---------- DATASET CONTENT

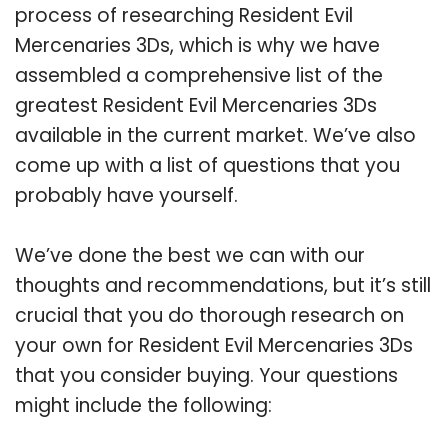
process of researching Resident Evil
Mercenaries 3Ds, which is why we have
assembled a comprehensive list of the
greatest Resident Evil Mercenaries 3Ds
available in the current market. We’ve also
come up with a list of questions that you
probably have yourself.
We’ve done the best we can with our
thoughts and recommendations, but it’s still
crucial that you do thorough research on
your own for Resident Evil Mercenaries 3Ds
that you consider buying. Your questions
might include the following:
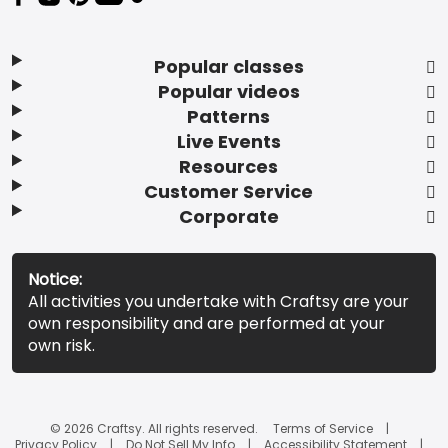
Popular classes
Popular videos
Patterns
Live Events
Resources
Customer Service
Corporate
Notice:
All activities you undertake with Craftsy are your
own responsibility and are performed at your
own risk.
© 2026 Craftsy. All rights reserved.
Terms of Service
Privacy Policy
Do Not Sell My Info
Accessibility Statement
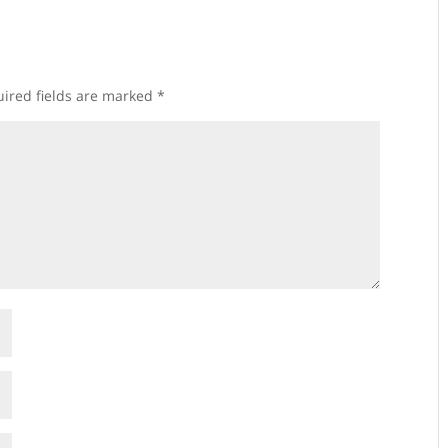
ired fields are marked
*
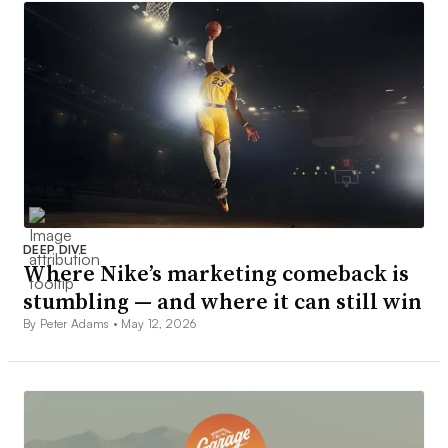
DEEP DIVE
Where Nike’s marketing comeback is
stumbling — and where it can still win
By Peter Adams •
May 12, 2026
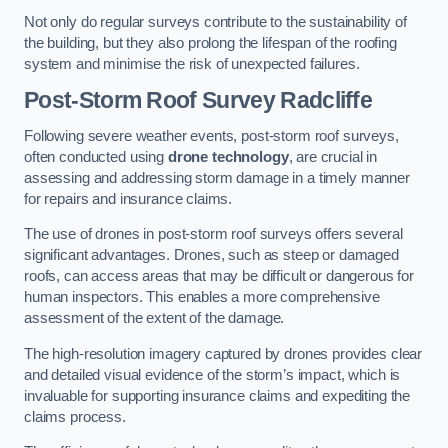
Not only do regular surveys contribute to the sustainability of
the building, but they also prolong the lifespan of the roofing
system and minimise the risk of unexpected failures.
Post-Storm Roof Survey
Radcliffe
Following severe weather events, post-storm roof surveys,
often conducted using
drone technology
, are crucial in
assessing and addressing storm damage in a timely manner
for repairs and insurance claims.
The use of drones in post-storm roof surveys offers several
significant advantages. Drones, such as steep or damaged
roofs, can access areas that may be difficult or dangerous for
human inspectors. This enables a more comprehensive
assessment of the extent of the damage.
The high-resolution imagery captured by drones provides clear
and detailed visual evidence of the storm’s impact, which is
invaluable for supporting insurance claims and expediting the
claims process.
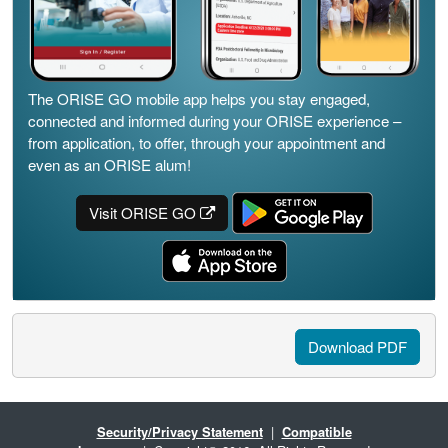
The ORISE GO mobile app helps you stay engaged,
connected and informed during your ORISE experience –
from application, to offer, through your appointment and
even as an ORISE alum!
Visit ORISE GO
Download PDF
Security/Privacy Statement
|
Compatible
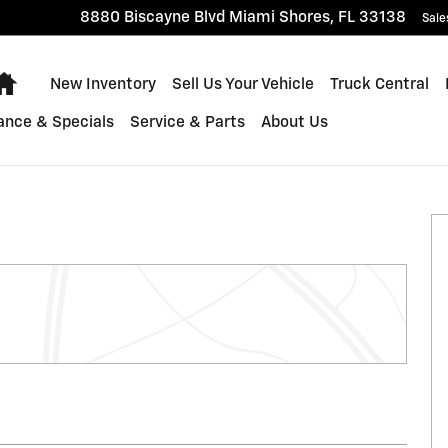
8880 Biscayne Blvd
Miami Shores
,
FL
33138
Sale
Home
New Inventory
Sell Us Your Vehicle
Truck Central
ance & Specials
Service & Parts
About Us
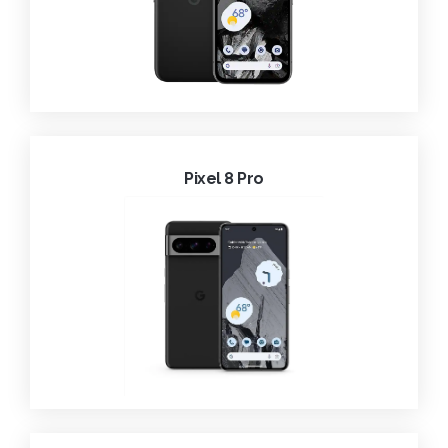
Pixel 8 Pro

--------------------

*WHAT THE EXERCISE ASKS*:
For the string "insurance", work out how many lines of the data contain it; answer with the number alone.

*SOLVED PROBLEM*:
2